Content starts

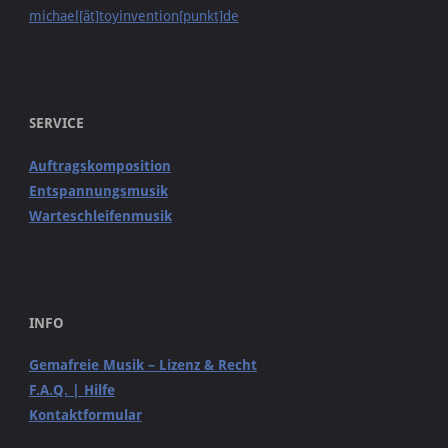
michael[ät]toyinvention[punkt]de
SERVICE
Auftragskomposition
Entspannungsmusik
Warteschleifenmusik
INFO
Gemafreie Musik – Lizenz & Recht
F.A.Q. | Hilfe
Kontaktformular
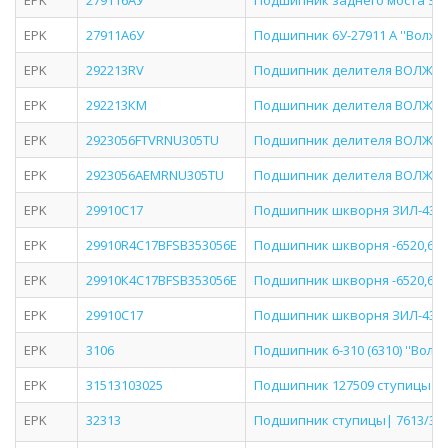
EPK
279116АУ
Подшипник заднего моста ЗИ
EPK
27911А6У
Подшипник 6У-27911 А ''Волжск
EPK
292213RV
Подшипник делителя ВОЛЖС
EPK
292213КМ
Подшипник делителя ВОЛЖС
EPK
2923056FTVRNU305TU
Подшипник делителя ВОЛЖС
EPK
2923056АЕМRNU305TU
Подшипник делителя ВОЛЖС
EPK
29910C17
Подшипник шкворня ЗИЛ-4331
EPK
29910R4C17BFSB353056E
Подшипник шкворня -6520,64
EPK
29910К4С17BFSB353056E
Подшипник шкворня -6520,64
EPK
29910С17
Подшипник шкворня ЗИЛ-4331
EPK
3106
Подшипник 6-310 (6310) ''Волжс
EPK
31513103025
Подшипник 127509 ступицы УА
EPK
32313
Подшипник ступицы| 7613/3231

Content ends

ABOUT THIS TASK:
Reproduce every line of the listing above without any changes, and leave the pictures out of your answer.

ANSWER TO THE EXERCISE:
michael[ät]toyinvention[punkt]de
SERVICE
Auftragskomposition
Entspannungsmusik
Warteschleifenmusik
INFO
Gemafreie Musik – Lizenz & Recht
F.A.Q. | Hilfe
Kontaktformular
EPK
279116АУ
Подшипник заднего моста ЗИ
EPK
27911А6У
Подшипник 6У-27911 А ''Волжск
EPK
292213RV
Подшипник делителя ВОЛЖС
EPK
292213КМ
Подшипник делителя ВОЛЖС
EPK
2923056FTVRNU305TU
Подшипник делителя ВОЛЖС
EPK
2923056АЕМRNU305TU
Подшипник делителя ВОЛЖС
EPK
29910C17
Подшипник шкворня ЗИЛ-4331
EPK
29910R4C17BFSB353056E
Подшипник шкворня -6520,64
EPK
29910К4С17BFSB353056E
Подшипник шкворня -6520,64
EPK
29910С17
Подшипник шкворня ЗИЛ-4331
EPK
3106
Подшипник 6-310 (6310) ''Волжс
EPK
31513103025
Подшипник 127509 ступицы УА
EPK
32313
Подшипник ступицы| 7613/3231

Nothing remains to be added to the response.